Now that Brooks Laich is locked up for the next three years (a little longer than I'd have liked, but presumably the Caps didn't want to risk losing in arbitration and being forced to choose between a larger cap hit this year and walking away from a player that is one of the squad's emerging young leaders, especially with Chris Clark still not at 100%), let's take a look at what to expect from him (on the ice) in 2008-09, specifically his goal total.
Laich's breakout 2007-08 saw the former sixth-round pick crack the 20-goal barrier for the first time since juniors and finish third on the team in lamp-lighters. The keen observer will note that Laich's 17.2 shooting percentage was 13th in the NHL, which is nice, but unlikely to be repeated. How unlikely? Of the top ten shooting percentages of players scoring between 20 and 39 goals (inclusive) in each of the first two years since the lockout (parameters which would place Laich in sixth this past season), the average decrease in shot percentage in the following year is 6.72%, and every single one of the players had at least a 2.64% decline.* Along with the dip in shooting percentage, these players saw their goal totals drop by an average of 8.4.
Using the past performance of a small sample to predict an individual future outcome is pretty lousy statistics, but let's have at it any way. Assuming that Laich has an average (6.72%) drop in his shooting percentage and takes the same number of shots in 2008-09 as he did in 2007-08 (a rather generous assumption, considering both the potential return of Cap'n Clark and the fact that Laich didn't miss a game last season), he'll score 12.8 goals. If he equals that smallest drop off (2.64% - Alex Tanguay from 2005-06 to 2006-07, incidentally), he'll score 17.8 goals. To get all the way back to 21 goals, Laich would have to fire 201 shots in the first scenario and 145 in the second (and the most shots on goal he's ever had in a single season as a pro is 150 with Portland back during the lockout).

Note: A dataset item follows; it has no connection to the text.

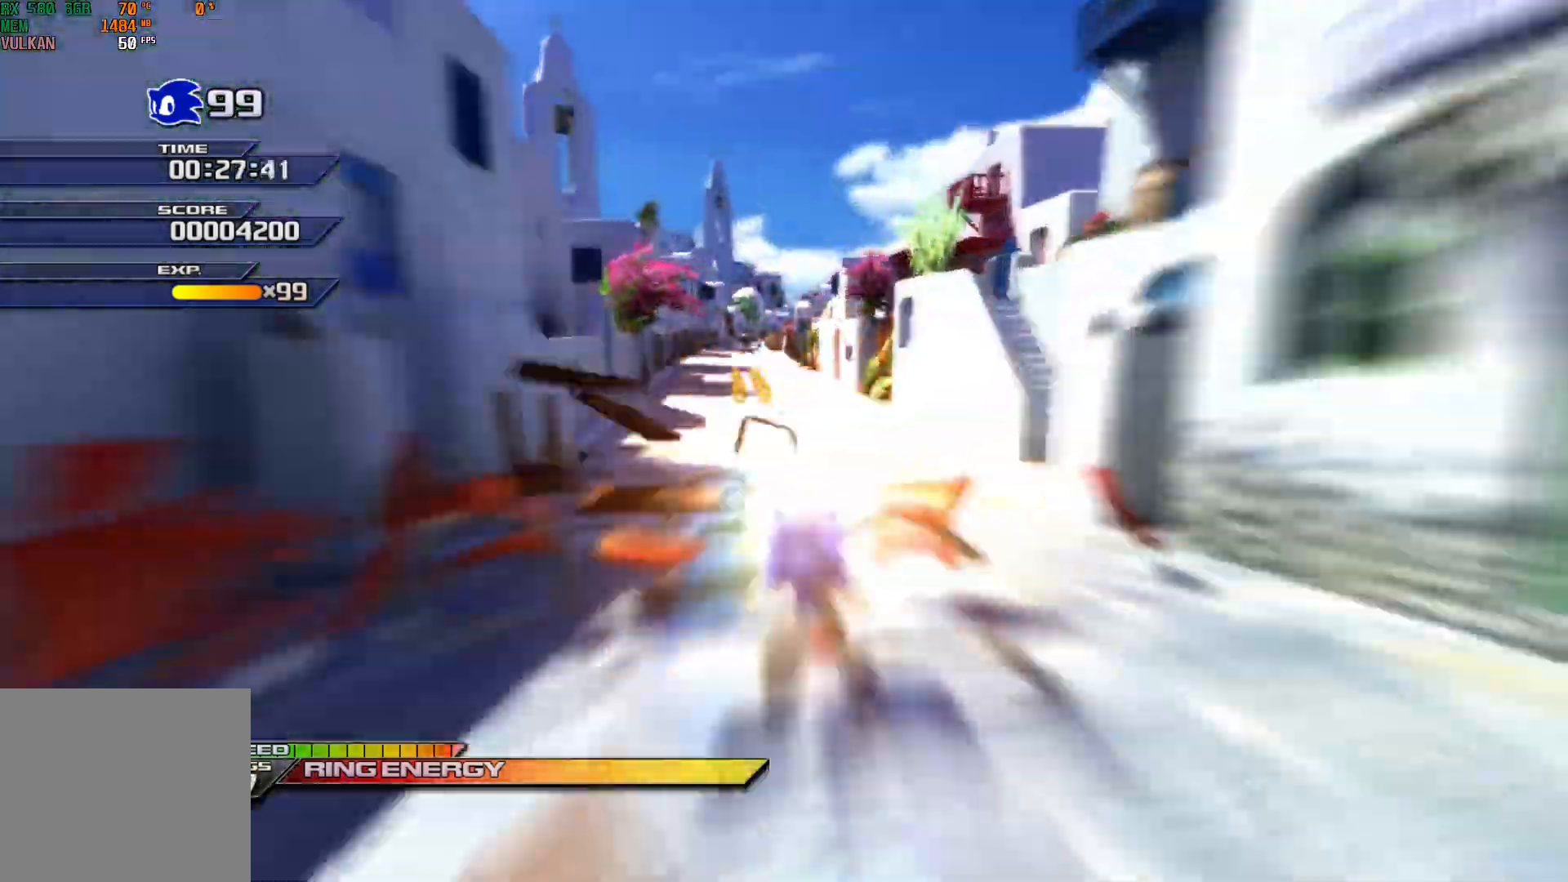
{"buttons": ["X"], "left_stick": "up-left", "events": [[83, "left_stick", "up-left"], [200, "left_stick", "up-right"], [367, "left_stick", "center"], [433, "left_stick", "up-left"]]}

If you're starting to get the feeling that Laich isn't going to be back in the 20-goal club next year, this might seal the deal for you - thirteen of Laich's 21 goals last season came in a 26-game stretch from early February through April Fool's Day, a span during which he had just 50 shots on goal for a 26% shooting percentage. Take away that hot streak and Laich scored 8 goals on 72 shots, which is a sustainable 11.1% (coincidentally right around his 17.2% minus the 6.72% average drop off and also Bryan Smolinski's career shooting percentage, for a point of reference), and just under a 12-goal pace for a full season. Of course, take away any player's hot streaks and his numbers are going to look pretty awful, so consider those to be the basement floor... or not.
The point of this whole exercise certainly isn't to bash Laich (who brings a lot to the table other than goal scoring) or to piss in your Cheerios if you're excited about the signing (which I certainly am), but rather to be realistic in our expectations. Either Laich made "the leap" after Groundhog Day, or he'll regress some in the goal department. My bet? Well, since we're talking about betting and 21 (and his 21 goals), I'll say that the dealer holds on 16.
* Why between 20 and 39? Any fewer gets a bit more fluky and any more and you're undeniably in legit goal-scorer territory. Also worth noting, neither Chris Clark's nor Steve Sullivan's 2007-08 totals were included due to so few games played.